The Marine Corps will stop sales of liquor at Marine Marts adjacent to barracks, will restrict sales of alcohol at Marine Corps exchanges to the hours of 8 a.m. to 10 p.m., will limit to 10 percent the amount of retail floor space that can be devoted to alcohol sales in stores that are not designated as package stores, and will limit alcohol promotions and marketing on base, according to a memo provided to Stars and Stripes. The memo has only been distributed to installation commanders and Marine Corps Community Services directors while implementation is worked out, and has not been published yet.
The new rules will help "encourage healthy lifestyles for Marines and their families" and help reinforce current alcohol sales limits and alcohol abuse prevention policies, according to the memo.
The Navy began instituting similar rules starting in July. At the time, Chief of Naval Operations Adm. Jonathan Greenert said that when the Navy began looking at the service's sexual assault statistics, officials noted that 60 percent to 70 percent of reported sexual assaults involved alcohol. That prompted Navy officials to examine the culture of alcohol on bases, and Greenert said they noticed that some mini-marts were selling alcohol until midnight or later, and in some cases starting very early in the morning.

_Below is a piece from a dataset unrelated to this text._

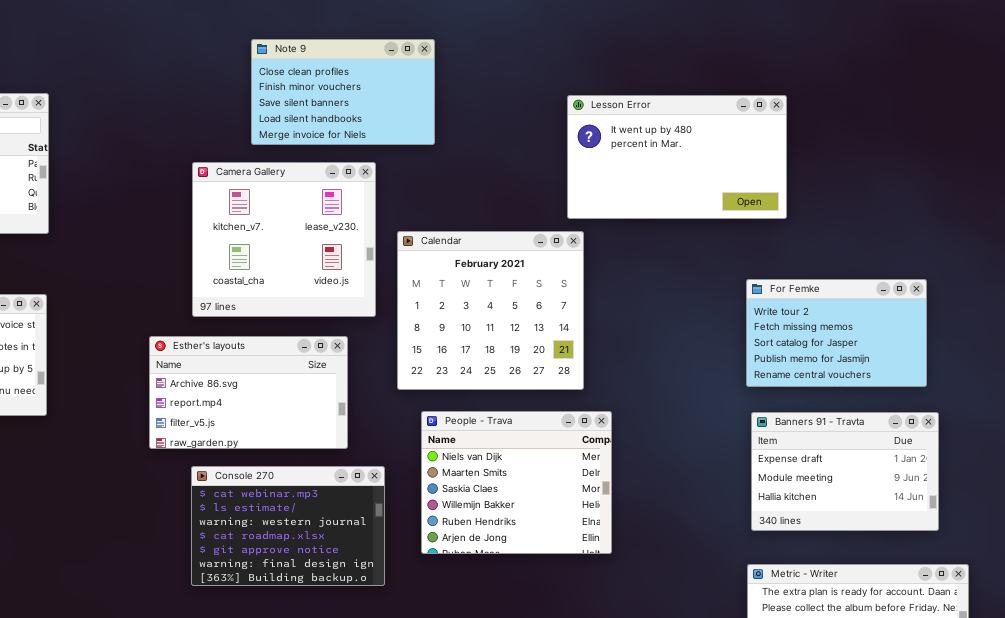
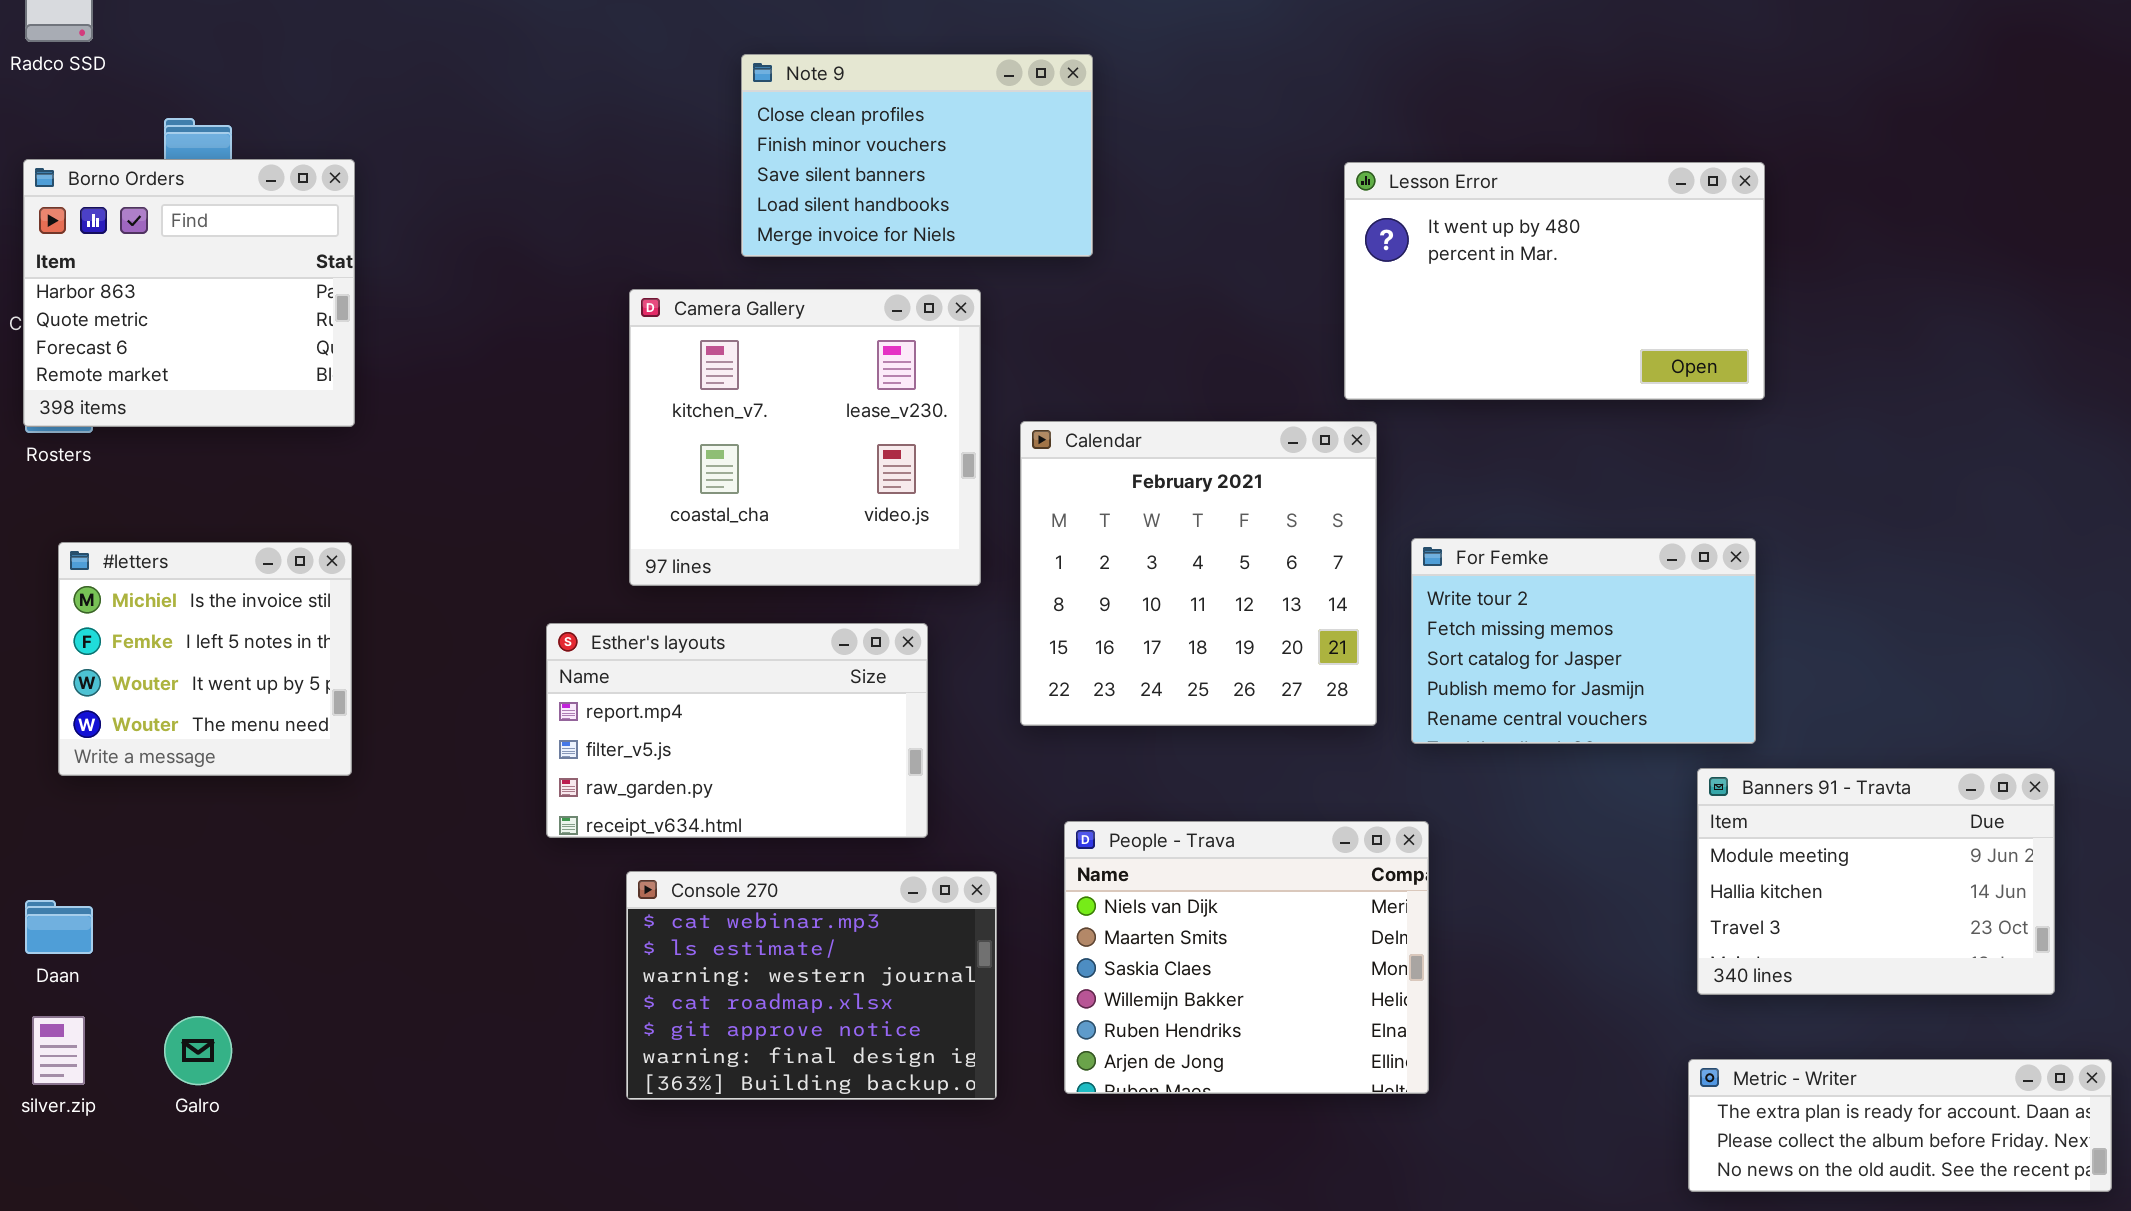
For Femke: [746,279,927,387] -> [1411,538,1756,744], moved
Esther's layouts: [149,336,348,449] -> [546,623,928,838], scrolled down 1 row
People - Trava: [421,411,612,554] -> [1064,821,1429,1094], moved
Banners 91 - Travta: [751,412,939,531] -> [1697,768,2055,995], scrolled down 1 row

The availability of alcohol seemed out of line, Greenert said, and did not seem to be sending the right message.
"They're responsible people, but we don't need to be pushing this or perceiving to push it," Greenert said.
In January, the Marine Corps began a random breathalyzer program to stop underage drinking and prevent Marines reporting to work drunk.
The efforts in the Navy and Marine Corps also include more alcohol-related training for Marines and sailors.